Electrokinetic and bioactive properties of CuO∙SiO2 oxide composites.

CuO∙SiO(2) hybrid oxide precipitated on a semi-technical scale was thoroughly characterised in terms of physicochemical properties. Its particle size distribution and SEM analysis were performed to establish dispersion and surface morphology. Chemical analysis provided information on the content of CuO and SiO(2) oxides in the hybrid systems. The oxide systems were also subjected to elemental analysis. Zeta potential determinations were evaluated to obtain information regarding the interactions between colloidal particles.
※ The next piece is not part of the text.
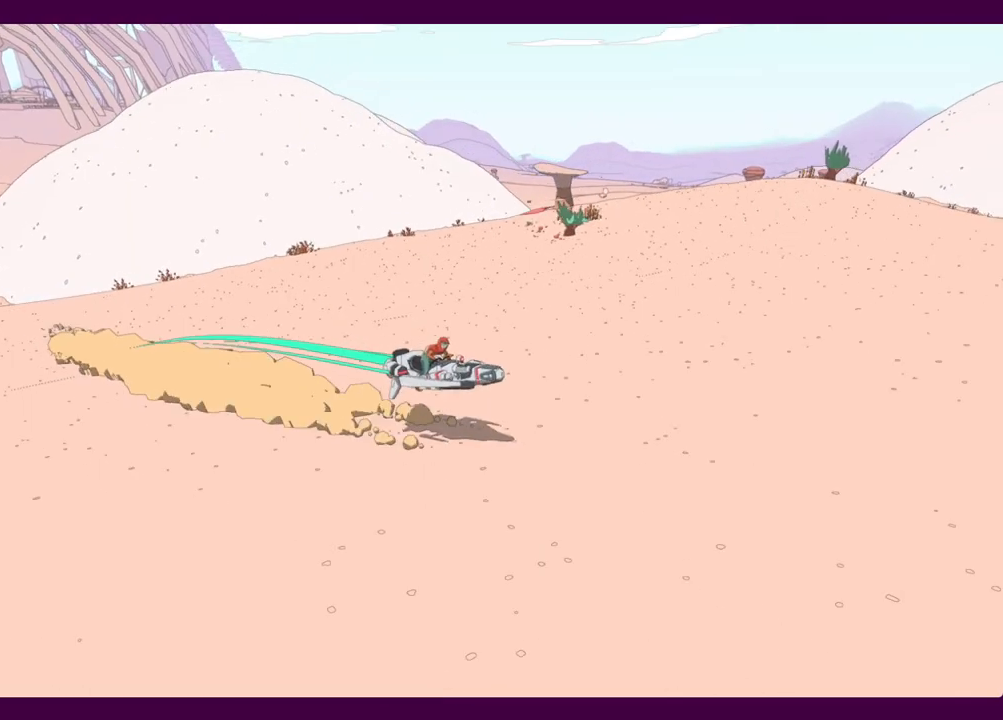
{"keys": ["w"], "mouse": [], "events": []}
The stability of copper silicates' water dispersions was estimated on the basis of zeta potential measurements. The obtained oxide systems were used as components of polymer composites with polyester resins, which were subjected to mechanical tests and bactericidal tests against Pseudomonas aeruginosa, a well known biofilm-forming microorganism. The anti-adhesive activity of the CuO·SiO(2) enriched polymers was assessed using a 9-degree scale of adhesion. A significant reduction in the P. aeruginosa biofilm development rate was achieved for Palatal A 400-01 resins enriched with both 2 and 8 phr of the filler. In the case of Aropol M 105 TB resins the introduction of CuO∙SiO(2) caused inhibition of bacterial colonisation but to a smaller extent. These results strongly indicate that the biological activity of Cu was maintained. The release of copper ions into the local environment was examined by atomic absorption spectrometry (AAS). Maximum values of 1.621 and 5.934 mg/dm(3) of released copper were detected. The surface composition of both resins studied by energy dispersive X-ray spectroscopy (EDS) contributed to the data suggesting homogenous distribution of Si; however copper seemed to form local aggregates. The presented results may be of great significance for those dealing with materials tailored for specific needs.